Aspek paling penting yang terlupakan saat ini oleh orang-orang yang menggandrungi fashion adalah fungsi dari fashion itu sendiri. Fashion dalam bahasa Indonesia berbicara tentang pakaian. Tentu memandang hal ini bukanlah permasalahan yang sepele dan dibebaskan pada setiap individu sesuai dengan passionnya ataupun disesuaikan dengan budaya daerah. 

Ketentuan dalam berpakaian sesungguhnya telah dijelaskan dalam beberapa aspek kewajiban yaitu kewajiban menutup aurat dan berpakaian syar’i ketika keluar rumah sesuai dengan firman Allah Swt dalam QS.An-Nuur:31 dan QS.Al-Ahzab:56. Standarnya bukan lagi pada passion ataupun culture. Fashion saat ini terutama dikalangan muda cenderung mengikuti gaya dari Barat. Misalnya “hotpant” Yang tentunya barat yang tak mengenal batasan aurat. Sama juga halnya dengan culture Indonesia yang seakan-akan lebih ditinggikan dibanding ketentuan syara di atas. Misalnya “kemben”. Ketika standar kedua ini digunakan, maka kerusakanlah yang terjadi. Faktanya jelas terlihat disekitar kita. Bagaimana tingkat pemerkosaan semakin tinggi yang salah satu pemicunya adalah cara berpakaian yang salah (terbuka, ketat, dll).  Mari kita renungi hadits berikut : “Hai anak Adam janganlah sekali-kali kamu dapat ditipu oleh syaitan sebagaimana Ia telah mengeluarkan kedua ibu bapakmu  dari Syurga. Ia menanggalkan dari keduanya pakaian untuk memperlihatkan kepada keduanya auratnya." (QS. Al-A’raf:27). 

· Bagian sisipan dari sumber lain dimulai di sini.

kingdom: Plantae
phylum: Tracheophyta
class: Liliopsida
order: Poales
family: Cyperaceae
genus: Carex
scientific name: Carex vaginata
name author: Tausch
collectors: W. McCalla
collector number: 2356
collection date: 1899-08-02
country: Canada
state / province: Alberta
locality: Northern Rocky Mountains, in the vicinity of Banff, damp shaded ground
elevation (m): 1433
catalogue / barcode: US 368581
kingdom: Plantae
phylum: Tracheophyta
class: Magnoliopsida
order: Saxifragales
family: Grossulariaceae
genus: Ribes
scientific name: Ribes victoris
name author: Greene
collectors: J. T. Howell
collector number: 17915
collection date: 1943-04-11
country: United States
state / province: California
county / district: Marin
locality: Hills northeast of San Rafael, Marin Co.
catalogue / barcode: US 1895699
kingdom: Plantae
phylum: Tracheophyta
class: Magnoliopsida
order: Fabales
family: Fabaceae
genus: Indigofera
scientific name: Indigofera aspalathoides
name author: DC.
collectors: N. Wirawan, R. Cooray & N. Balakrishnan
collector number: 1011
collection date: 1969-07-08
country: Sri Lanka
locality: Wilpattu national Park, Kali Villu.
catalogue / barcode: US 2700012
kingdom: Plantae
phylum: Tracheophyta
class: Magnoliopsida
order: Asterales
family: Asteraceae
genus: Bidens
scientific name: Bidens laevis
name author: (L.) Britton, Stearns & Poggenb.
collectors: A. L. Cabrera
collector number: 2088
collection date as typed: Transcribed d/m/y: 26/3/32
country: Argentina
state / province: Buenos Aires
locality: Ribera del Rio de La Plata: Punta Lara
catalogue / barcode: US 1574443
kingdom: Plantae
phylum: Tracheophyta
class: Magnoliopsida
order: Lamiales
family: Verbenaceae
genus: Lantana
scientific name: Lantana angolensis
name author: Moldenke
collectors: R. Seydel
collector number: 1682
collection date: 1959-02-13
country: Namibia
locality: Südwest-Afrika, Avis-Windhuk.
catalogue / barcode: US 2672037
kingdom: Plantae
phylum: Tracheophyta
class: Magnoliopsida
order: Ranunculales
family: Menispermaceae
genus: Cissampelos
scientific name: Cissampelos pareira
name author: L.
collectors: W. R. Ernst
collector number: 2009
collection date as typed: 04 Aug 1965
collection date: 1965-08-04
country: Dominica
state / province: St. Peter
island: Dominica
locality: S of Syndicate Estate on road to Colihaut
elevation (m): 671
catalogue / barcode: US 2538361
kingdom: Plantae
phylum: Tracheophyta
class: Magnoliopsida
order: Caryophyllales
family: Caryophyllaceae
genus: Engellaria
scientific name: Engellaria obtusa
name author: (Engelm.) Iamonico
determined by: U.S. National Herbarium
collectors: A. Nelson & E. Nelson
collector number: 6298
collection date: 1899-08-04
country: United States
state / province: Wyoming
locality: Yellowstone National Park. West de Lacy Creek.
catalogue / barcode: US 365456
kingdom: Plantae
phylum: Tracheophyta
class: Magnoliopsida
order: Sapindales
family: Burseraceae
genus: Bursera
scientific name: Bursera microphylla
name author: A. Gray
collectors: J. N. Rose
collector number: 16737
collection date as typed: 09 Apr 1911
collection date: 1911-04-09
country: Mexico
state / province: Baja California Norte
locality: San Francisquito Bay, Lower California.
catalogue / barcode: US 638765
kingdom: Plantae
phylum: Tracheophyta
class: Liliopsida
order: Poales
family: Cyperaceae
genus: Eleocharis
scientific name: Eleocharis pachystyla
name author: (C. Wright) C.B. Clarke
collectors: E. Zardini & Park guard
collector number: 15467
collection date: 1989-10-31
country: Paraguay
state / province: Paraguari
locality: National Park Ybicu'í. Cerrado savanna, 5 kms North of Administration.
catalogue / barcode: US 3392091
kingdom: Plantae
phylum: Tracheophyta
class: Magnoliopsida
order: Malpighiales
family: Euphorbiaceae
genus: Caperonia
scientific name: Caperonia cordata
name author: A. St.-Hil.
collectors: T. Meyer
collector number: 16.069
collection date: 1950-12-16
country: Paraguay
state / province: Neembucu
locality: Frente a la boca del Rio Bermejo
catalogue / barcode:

Namun hadits diatas kurang direnungi oleh masyarakat saat ini. Terlihat dari terus dikembangkannya mode fashion ini oleh para desainer dalam bisnisnya dan tingkat konsumtif masyarakat Indonesia semakin tinggi. Seakan syetan itu telah merasuk dalam hawa nafsu mereka. Atau jika melihat pada pernyataan Menteri Koordinator Bidang Pembangunan Manusia dan Kebudayaan Puan Maharani yang mewakili Wakil Presiden Jusuf Kalla mengatakan, “ajang mode seperti ini memberi kesempatan bagi orang-orang berbakat di Indonesia untuk memamerkan karyanya” (antaranews.com). Hal ini tak terlepas dari standar kehidupan manusia hanya pada materi saja. Sekalipun saat ini di Indonesia, fashion yang mengarah ke fashion islami banyak membanjiri pasar, namun sangat disayangkan hal ini terkadang hanya mengikuti trend atau tertarik karena melihat sosok terkenal yang mempromosikannya. Misalkan artis-artis. Disisi lain mereka belum paham terkait aturan berpakaian itu sendiri. Dan kembali standar yang dikejar juga pada materi belaka.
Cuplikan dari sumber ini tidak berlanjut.